His idea, as the director of the Museum of Grenoble, Guy Tosatto, explains, was to “touch upon something transcendent through the simplest of objects”. In this pursuit, the object itself would become an image, a still form, a coloured volume, without creating distraction. This is why the artist repainted certain vases which served as his models, for example. No transparency, no shine. He even put filters on his bedroom windows. In 1948 he won the first prize for painting at the Venice Biennale. In 1953 he won the grand prize for etching at São Paulo’s Biennial. His international career was launched.
Success
Giorgio Morandi
His solitary obsessions were garlanded with success. Morandi would produce prolifically from then on. He refined his compositions to the point of removing the shadows. One of his later works, a watercolour which we presume to be a still life dating from 1963, verges on Rothko’s colourful abstraction.
A portraitist of contemplation
Morandi is a portraitist of contemplation. This most likely explains the recognition and success that he has received in China, in line with the traditional literati painting and dream stones from the former Middle Kingdom. This also explains the fascination he could invite in a world that has stopped, where many people are also confined to their rooms. A huge world contained within 9m2.
Morandi and Proust
Guy Tosatto cites very pertinently in the exhibition catalogue a phrase by another self-quarantined genius, Marcel Proust, from his book “Temps retrouvé” (Time Regained). (See here the report with the interview of the great specialist of Marcel Proust)
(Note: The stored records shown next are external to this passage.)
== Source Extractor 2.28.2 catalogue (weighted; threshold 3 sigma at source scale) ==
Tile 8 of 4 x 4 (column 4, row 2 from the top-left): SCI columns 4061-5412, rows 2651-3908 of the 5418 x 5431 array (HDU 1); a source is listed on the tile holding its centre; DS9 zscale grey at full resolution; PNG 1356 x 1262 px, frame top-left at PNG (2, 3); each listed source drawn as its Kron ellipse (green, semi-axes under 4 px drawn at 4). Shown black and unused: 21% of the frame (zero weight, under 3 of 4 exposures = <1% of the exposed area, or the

Time stretches into the smallest details and in the infinite yet dispossessed weight of all suffering: “The reality that must be expressed resides, I now realised, not in the appearance of the subject but in the degree of penetration of that intuition to a depth where that appearance matters little, as symbolised by the sound of the spoon upon the plate, the stiffness of the table-napkin, which were more precious for my spiritual renewal than many humanitarian, patriotic, international conversations.”